• _Recorded data_:
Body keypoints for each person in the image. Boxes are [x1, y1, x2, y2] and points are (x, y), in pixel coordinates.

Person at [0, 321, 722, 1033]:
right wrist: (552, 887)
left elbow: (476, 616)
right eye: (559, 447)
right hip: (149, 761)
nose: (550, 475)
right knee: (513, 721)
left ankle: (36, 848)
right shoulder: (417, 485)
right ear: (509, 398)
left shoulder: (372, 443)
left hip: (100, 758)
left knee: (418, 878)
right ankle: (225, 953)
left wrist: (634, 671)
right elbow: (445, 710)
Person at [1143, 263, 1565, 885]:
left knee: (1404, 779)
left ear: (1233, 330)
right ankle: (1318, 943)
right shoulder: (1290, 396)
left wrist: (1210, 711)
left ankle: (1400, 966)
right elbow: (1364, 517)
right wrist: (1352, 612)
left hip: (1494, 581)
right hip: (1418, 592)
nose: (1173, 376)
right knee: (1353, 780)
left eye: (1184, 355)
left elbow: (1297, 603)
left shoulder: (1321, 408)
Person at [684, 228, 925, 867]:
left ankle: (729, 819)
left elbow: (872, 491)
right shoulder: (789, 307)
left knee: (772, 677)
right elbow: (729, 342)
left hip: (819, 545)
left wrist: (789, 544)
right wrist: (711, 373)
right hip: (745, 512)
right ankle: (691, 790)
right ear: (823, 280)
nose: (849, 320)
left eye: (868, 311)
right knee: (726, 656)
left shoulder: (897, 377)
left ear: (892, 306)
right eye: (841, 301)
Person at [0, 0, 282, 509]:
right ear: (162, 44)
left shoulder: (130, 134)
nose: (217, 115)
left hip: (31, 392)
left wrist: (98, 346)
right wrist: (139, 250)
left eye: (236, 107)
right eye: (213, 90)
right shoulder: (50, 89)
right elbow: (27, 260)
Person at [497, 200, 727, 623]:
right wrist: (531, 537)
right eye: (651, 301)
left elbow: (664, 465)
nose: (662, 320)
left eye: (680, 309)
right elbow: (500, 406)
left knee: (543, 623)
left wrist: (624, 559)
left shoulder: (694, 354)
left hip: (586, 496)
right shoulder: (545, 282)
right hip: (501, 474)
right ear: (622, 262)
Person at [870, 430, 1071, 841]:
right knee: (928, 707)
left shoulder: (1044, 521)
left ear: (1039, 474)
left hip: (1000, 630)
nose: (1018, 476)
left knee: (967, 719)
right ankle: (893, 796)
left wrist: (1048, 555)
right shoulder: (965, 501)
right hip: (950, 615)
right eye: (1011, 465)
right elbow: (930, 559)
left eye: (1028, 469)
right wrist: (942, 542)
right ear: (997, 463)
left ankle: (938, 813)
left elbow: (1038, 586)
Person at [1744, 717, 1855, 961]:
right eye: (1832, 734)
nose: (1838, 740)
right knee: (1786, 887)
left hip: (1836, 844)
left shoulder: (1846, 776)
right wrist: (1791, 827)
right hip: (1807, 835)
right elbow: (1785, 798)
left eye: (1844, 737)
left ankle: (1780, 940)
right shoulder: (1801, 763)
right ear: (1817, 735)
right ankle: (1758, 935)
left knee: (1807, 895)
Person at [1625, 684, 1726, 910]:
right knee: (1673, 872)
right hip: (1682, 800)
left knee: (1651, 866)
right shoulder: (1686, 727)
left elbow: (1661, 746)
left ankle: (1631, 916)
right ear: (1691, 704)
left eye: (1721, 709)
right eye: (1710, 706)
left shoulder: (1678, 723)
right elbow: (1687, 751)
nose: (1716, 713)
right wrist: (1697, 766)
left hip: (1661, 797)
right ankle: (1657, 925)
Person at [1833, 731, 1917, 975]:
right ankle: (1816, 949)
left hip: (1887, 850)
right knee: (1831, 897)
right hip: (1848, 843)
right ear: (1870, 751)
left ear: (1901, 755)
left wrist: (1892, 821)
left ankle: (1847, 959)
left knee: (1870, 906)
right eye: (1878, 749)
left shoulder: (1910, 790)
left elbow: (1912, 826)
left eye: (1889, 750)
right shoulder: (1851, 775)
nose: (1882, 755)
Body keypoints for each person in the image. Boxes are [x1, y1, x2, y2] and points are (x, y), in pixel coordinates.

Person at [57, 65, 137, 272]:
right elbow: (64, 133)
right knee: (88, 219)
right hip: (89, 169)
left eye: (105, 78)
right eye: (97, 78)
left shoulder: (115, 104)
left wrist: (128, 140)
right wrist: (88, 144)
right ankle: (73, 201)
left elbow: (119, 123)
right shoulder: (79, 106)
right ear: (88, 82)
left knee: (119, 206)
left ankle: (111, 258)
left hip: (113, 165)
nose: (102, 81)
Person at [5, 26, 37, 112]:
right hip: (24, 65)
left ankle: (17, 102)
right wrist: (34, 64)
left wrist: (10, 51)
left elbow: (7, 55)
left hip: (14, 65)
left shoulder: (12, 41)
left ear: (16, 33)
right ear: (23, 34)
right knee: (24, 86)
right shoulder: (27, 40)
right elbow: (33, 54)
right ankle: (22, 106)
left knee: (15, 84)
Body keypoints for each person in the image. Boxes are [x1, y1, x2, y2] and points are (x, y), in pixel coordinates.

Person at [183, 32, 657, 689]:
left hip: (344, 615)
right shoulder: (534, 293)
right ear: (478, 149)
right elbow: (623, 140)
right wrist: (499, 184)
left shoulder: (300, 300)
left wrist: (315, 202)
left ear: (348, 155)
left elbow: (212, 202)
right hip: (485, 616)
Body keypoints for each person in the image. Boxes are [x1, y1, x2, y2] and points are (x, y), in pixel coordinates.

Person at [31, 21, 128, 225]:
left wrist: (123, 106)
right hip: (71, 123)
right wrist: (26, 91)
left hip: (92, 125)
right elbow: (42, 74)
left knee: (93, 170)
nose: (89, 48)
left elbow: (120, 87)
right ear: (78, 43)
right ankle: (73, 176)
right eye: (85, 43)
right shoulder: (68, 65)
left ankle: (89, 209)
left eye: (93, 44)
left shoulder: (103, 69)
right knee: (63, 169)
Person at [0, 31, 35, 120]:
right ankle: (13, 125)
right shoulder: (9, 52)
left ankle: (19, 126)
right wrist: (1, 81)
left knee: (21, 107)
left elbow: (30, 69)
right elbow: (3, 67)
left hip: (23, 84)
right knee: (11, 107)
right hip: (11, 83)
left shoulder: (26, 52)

• _Goal of the exercise_:
Which lines hold the string "nose"? Copy all of them from the data above.

• _Result of this exercise_:
nose: (550, 475)
nose: (1173, 376)
nose: (849, 320)
nose: (217, 115)
nose: (662, 320)
nose: (1018, 476)
nose: (1838, 740)
nose: (1716, 713)
nose: (1882, 755)
nose: (102, 81)
nose: (89, 48)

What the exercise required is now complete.